The announcement is the latest in a series of moves by the Biden administration to re-create, strengthen or reinstate more than 100 environmental regulations.

“Today E.P.A. is taking an overdue step to protect public health,” the agency’s head, Michael S. Regan, said. “Ending the use of chlorpyrifos on food will help to ensure children, farmworkers, and all people are protected from the potentially dangerous consequences of this pesticide.”

Environmental organizations, health advocates and groups representing farm workers have long sought to stop the use of the chlorpyrifos, after studies showed exposure to the pesticide was linked to lower birth weights, reduced I.Q.s and other developmental problems in children. Studies traced some of those health effects to prenatal exposure to the pesticide.

Several of those groups last year petitioned the E.P.A. to reverse a Trump-era decision not to ban the use of the chemical.

“Pesticides like chlorpyrifos haunt farm workers, especially parents and pregnant women,” said Elizabeth Strater, director of strategic campaigns for United Farm Workers of America, one of the groups on the petition. “They don’t hug their kids until they change clothes, they wash their laundry separately. When they miscarry, or when their children have birth defects or learning disabilities, they wonder if their work exposures harmed their children.”

“It took far too long, but children will no longer be eating food tainted with a pesticide that causes intellectual learning disabilities,” said Patti Goldman, an attorney at Earthjustice, another group that signed on to the federal petition. “Chlorpyrifos will finally be out of our fruits and vegetables.”

Several states — including California, Hawaii, New York and Maryland — have banned or restricted the use of chlorpyrifos, and the attorneys general of those states, as well as those of Washington, Vermont and Massachusetts, joined the petition.

Jim West/Alamy

The Obama administration began the process of revoking all uses of the pesticide in 2015 but, in 2020, the Trump administration ignored the recommendations of E.P.A. scientists and kept chlorpyrifos on the market. That set off a wave of legal challenges.

Those challenges concluded with the court order in April, which gave the E.P.A. a deadline of Aug. 20 to either demonstrate that chlorpyrifos does not harm children or to legally end its use on food crops.

“It is very unusual,” Michal Freedhoff, the E.P.A. assistant administrator for chemical safety and pollution prevention, said of the court’s directive. “It speaks to the impatience and the frustration that the courts and environmental groups and farmworkers have with the agency.”

“The court basically said, ‘Enough is enough,’” Ms.
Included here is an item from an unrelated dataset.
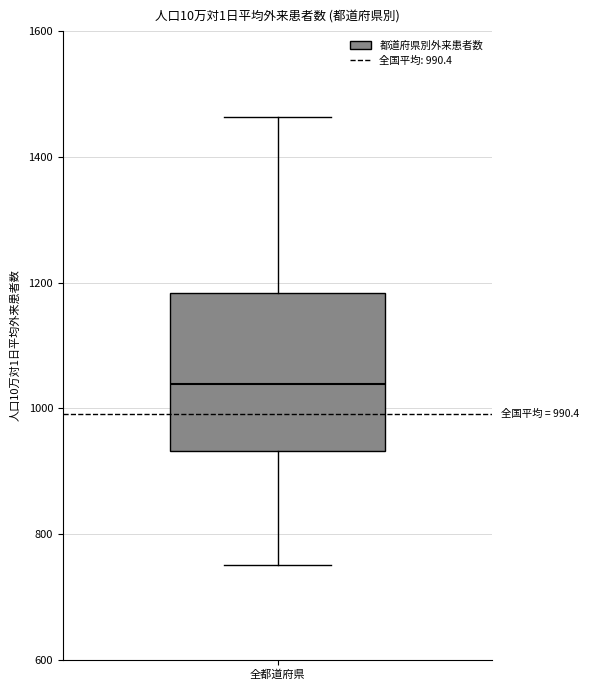

Read this box plot against the y-axis: the position of the median line, the range covered by the box, and the ends of both whiskers. The values are not printed on the chart, so give them approximately, as read against the axis.

median 1040, box 940 to 1180, whiskers 760 to 1460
Freedhoff said. “Either tell us that it’s safe, and show your work, and if you can’t, then revoke all tolerances.”

The decision is expected to lead to criticism by the chemical industry and farm lobby, which worked closely with the Trump administration ahead of its decision to keep chlorpyrifos in use.

“The availability of pesticides, like chlorpyrifos, is relied upon by farmers to control a variety of insect pests and by public health officials who work to control deadly and debilitating pests like mosquitoes,” said Chris Novak, the chief executive of CropLife America, an agricultural chemical company, at the time of Trump decision.

Pesticide products that include chlorpyrifos include the brands Hatchet, manufactured by Dow AgroSciences; Eraser, manufactured by Integrated Agribusiness Professionals; and Govern, manufactured by Tenkoz.

Chlorpyrifos will still be permitted for nonfood uses such as on golf courses, turf, utility poles and fence posts as well as in cockroach bait and ant treatments.

In a withering attack on the Trump administration E.P.A., Judge Jed S. Rakoff of the Ninth Circuit wrote on behalf of the court that, rather than ban the pesticide or impose restrictions, the agency “sought to evade, through one delaying tactic after another, its plain statutory duties.”